Les facteurs qui influencent votre rendement immobilier
L’impact stratégique de l’emplacement
L’emplacement est le critère numéro un. Dans une ville comme Paris, le rendement brut est souvent faible (autour de 3,5 %), mais la vacance locative est quasi inexistante et le potentiel de plus-value à long terme est élevé. À l’inverse, une zone isolée peut afficher un rendement de 10 % mais présenter un risque de vacance locative bien plus important.
Type de surface et stabilité locative
Les petites surfaces (studios, T1) offrent généralement un rendement plus élevé mais connaissent un turn-over important. Les grandes surfaces (maisons, T4) sont souvent moins rentables au mètre carré, mais attirent des familles plus stables qui entretiennent mieux le logement.
L’impact du crédit : calculer sa rentabilité locative avec emprunt
Le calcul de la rentabilité locative avec emprunt est une étape stratégique pour tout investisseur souhaitant utiliser l’effet de levier du crédit. Ce mécanisme permet d’acquérir un bien avec un apport personnel limité tout en boostant le rendement de votre capital réellement investi. Dans votre analyse, n’oubliez pas d’intégrer les intérêts de l’emprunt et l’assurance emprunteur parmi les charges à déduire pour obtenir votre rendement net.
Un indicateur devient alors essentiel : le cash-flow. Il correspond au surplus financier restant une fois toutes les dépenses et mensualités de crédit payées.
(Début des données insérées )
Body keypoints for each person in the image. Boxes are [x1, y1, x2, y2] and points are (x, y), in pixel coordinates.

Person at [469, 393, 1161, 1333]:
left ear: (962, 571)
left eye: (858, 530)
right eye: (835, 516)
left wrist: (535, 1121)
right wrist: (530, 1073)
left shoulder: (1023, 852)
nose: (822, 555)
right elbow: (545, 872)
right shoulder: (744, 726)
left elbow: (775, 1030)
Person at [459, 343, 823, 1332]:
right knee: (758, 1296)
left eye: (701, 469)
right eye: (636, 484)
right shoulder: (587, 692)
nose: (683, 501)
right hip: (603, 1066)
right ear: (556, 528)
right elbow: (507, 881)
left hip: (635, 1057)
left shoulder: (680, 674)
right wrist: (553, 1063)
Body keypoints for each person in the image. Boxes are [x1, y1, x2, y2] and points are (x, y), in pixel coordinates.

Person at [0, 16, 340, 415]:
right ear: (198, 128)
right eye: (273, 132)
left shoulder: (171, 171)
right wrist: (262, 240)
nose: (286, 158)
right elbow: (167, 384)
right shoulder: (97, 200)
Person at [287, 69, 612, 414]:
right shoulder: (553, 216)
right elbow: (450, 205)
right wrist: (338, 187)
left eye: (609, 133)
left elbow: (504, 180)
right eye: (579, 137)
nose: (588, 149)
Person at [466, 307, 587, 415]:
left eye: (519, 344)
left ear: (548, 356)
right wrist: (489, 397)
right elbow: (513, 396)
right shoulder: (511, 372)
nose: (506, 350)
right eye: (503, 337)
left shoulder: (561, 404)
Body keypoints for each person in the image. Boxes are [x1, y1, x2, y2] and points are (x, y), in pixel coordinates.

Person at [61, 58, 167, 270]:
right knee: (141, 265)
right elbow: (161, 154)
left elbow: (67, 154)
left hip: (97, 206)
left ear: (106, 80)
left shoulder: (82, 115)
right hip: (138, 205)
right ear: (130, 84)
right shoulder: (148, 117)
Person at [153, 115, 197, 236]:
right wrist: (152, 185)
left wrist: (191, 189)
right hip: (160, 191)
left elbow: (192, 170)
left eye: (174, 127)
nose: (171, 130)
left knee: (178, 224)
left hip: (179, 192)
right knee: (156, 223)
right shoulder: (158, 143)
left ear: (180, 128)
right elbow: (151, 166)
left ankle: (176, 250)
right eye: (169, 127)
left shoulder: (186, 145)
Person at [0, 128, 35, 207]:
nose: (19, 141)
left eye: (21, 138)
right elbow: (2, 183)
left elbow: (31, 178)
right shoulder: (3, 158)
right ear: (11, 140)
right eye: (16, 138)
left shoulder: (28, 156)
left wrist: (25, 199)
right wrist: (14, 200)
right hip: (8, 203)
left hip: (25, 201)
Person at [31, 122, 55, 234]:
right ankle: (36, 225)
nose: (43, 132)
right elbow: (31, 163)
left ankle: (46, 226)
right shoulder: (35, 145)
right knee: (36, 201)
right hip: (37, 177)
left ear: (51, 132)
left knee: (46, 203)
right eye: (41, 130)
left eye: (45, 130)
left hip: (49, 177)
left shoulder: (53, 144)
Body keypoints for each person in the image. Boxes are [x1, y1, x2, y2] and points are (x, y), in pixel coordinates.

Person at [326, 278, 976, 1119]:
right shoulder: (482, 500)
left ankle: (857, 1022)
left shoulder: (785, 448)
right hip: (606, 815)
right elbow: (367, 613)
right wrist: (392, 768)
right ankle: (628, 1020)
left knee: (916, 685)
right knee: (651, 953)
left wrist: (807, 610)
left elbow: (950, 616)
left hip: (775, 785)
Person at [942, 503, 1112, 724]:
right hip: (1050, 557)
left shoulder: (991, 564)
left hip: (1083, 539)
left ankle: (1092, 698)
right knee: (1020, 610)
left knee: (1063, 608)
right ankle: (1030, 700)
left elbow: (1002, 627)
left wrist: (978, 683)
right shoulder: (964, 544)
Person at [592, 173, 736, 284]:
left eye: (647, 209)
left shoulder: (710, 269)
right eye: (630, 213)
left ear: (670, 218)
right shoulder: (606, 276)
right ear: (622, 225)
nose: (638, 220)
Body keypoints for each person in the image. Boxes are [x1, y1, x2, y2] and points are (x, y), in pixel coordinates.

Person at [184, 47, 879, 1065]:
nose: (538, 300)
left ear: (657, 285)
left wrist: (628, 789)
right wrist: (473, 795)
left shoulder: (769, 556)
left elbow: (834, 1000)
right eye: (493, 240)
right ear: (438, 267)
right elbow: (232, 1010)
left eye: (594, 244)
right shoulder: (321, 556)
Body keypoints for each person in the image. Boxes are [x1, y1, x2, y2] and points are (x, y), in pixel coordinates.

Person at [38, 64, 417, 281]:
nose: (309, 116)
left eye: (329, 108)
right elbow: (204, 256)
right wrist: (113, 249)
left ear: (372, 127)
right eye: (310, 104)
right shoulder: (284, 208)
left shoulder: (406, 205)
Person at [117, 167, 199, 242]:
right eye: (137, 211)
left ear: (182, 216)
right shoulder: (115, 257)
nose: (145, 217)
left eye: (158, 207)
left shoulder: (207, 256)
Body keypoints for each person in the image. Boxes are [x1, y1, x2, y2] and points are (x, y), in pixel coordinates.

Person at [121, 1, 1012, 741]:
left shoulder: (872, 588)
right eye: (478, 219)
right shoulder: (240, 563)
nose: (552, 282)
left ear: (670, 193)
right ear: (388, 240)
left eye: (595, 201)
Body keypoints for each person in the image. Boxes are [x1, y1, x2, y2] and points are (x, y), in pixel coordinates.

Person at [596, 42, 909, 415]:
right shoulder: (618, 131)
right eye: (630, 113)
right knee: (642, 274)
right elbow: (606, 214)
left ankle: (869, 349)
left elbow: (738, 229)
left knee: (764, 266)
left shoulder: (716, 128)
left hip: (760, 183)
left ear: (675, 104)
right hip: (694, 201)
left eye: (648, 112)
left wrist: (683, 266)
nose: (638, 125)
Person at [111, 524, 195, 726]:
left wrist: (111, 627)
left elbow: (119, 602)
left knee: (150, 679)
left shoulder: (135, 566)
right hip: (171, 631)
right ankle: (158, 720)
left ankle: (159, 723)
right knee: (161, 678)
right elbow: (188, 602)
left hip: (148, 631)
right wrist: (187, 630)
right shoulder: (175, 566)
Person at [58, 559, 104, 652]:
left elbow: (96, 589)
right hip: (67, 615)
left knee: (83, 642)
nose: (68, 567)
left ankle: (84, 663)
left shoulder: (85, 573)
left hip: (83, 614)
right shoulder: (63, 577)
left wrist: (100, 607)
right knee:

Si vos loyers couvrent l’intégralité de ces coûts, on parle d’autofinancement, voire de cash-flow positif si un bénéfice est généré chaque mois. Maîtriser ce flux de trésorerie est crucial pour sécuriser votre investissement et envisager sereinement d’autres acquisitions immobilières.
FAQ : calcul rentabilité locative
Quelle est la formule pour calculer la rentabilité locative ?
La formule de base est la suivante : (Revenus annuels locatifs / Prix d’achat total) x 100. Pour plus de précision, il faut soustraire les charges annuelles du montant des loyers avant de diviser par le prix d’achat.
Qu’est-ce que la règle des 70 % pour un investissement locatif ?
La « règle des 70 % » en investissement locatif est la façon dont les banques prennent en compte les loyers dans un dossier de crédit : elles ne retiennent en général que 70 % des loyers prévus comme revenus, en considérant que les 30% restants servent à payer charges et aléas.
Ainsi, si un futur propriétaire investisseur vise 1000 € de loyer mensuel, la banque comptera 700 € au niveau de ses revenus lors de l’analyse de son endettement.
Comment calcule-t-on la rentabilité d’un bien locatif ?
Le calcul s’effectue en divisant le gain net annuel (loyers perçus moins les charges, taxes et frais) par le coût total de l’investissement (prix d’achat et frais annexes), le tout multiplié par 100 pour obtenir un pourcentage.
Quel est le bon taux de rentabilité locative ?
Un bon taux de rendement se situe généralement entre 4 % et 10 %. Toutefois, un taux plus bas peut être compensé par une forte valorisation patrimoniale à long terme ou une absence de risque de vacance locative.